▸ **Source extract**:
--- Begin ---

Pat Martino has actually created several systems but even he couldn't hold them all together. Most notably "sacred geometry" After having to learn music all over again as well as playing he went back to superimposed subsitions based on his "subsitute pentatonics most notable the minor 6th pentatonic. I-bIII-IV-V-Vi
Regardless while he's fun to watch nothing he does is memorable to me. And he doesn't venture out of even temperment.

Those guys that do venture into "micro tonality" on a more serious level like Ornette Coleman. I love some of Colemans phrases and I can tolerate it as wallpaper or incidental background music but not for very long. Again I've heard the music quite long and dilligently but none of it remains.

http://www.youtube.com/watch?v=Y8V6gW6_RLQ

Pushing the boundries further to lets say.... Sun Ra. Someone may have enjoyed the experience of making sound the way Jackson Polack creates art but I cannot stomach it personally.

--- End ---

▸ **Requirements**:
1. Can you rewrite the paragraph of the jazz post that begins "Those guys that do venture" as a short bulleted list that keeps its main facts?
2. Which pentatonic does the jazz post single out as the most notable of Pat Martino's substitute pentatonics?
3. Reproduce the jazz post word for word between "Pat Martino has" and "of it remains.", inclusive.

▸ **Entries**:
--- Begin ---

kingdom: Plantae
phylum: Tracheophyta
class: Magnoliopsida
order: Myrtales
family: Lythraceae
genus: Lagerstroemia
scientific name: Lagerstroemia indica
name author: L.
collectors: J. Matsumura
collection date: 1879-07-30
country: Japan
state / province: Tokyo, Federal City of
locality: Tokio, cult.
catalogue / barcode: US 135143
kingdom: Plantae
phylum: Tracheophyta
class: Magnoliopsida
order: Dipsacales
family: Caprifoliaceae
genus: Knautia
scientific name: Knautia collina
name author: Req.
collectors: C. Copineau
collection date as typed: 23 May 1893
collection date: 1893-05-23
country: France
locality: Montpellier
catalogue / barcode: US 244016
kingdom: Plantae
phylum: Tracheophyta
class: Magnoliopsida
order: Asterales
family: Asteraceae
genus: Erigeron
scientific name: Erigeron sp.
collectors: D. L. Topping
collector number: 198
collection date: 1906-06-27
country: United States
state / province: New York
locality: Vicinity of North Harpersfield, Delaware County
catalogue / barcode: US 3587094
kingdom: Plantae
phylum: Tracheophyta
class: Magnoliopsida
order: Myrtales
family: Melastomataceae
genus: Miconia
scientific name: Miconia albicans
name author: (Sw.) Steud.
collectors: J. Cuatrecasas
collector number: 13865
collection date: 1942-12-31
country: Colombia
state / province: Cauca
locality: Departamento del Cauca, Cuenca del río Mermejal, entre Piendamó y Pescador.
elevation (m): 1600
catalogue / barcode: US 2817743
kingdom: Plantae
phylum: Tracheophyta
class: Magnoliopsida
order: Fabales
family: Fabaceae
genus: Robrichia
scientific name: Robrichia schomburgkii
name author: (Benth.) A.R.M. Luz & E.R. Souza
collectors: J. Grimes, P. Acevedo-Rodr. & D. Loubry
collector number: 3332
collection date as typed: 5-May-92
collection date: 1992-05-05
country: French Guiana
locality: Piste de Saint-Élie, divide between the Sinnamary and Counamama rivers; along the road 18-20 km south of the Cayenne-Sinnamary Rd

--- End ---

▸ **Solved problems**:
1.
- Ornette Coleman is one of those who take "micro tonality" more seriously.
- The writer loves some of Coleman's phrases.
- The writer can tolerate the music as wallpaper or incidental background music, but not for very long.
- Although the writer has listened to it long and diligently, none of it stays with them.

2. The minor 6th pentatonic.

3.
Pat Martino has actually created several systems but even he couldn't hold them all together. Most notably "sacred geometry" After having to learn music all over again as well as playing he went back to superimposed subsitions based on his "subsitute pentatonics most notable the minor 6th pentatonic. I-bIII-IV-V-Vi
Regardless while he's fun to watch nothing he does is memorable to me. And he doesn't venture out of even temperment.

Those guys that do venture into "micro tonality" on a more serious level like Ornette Coleman. I love some of Colemans phrases and I can tolerate it as wallpaper or incidental background music but not for very long. Again I've heard the music quite long and dilligently but none of it remains.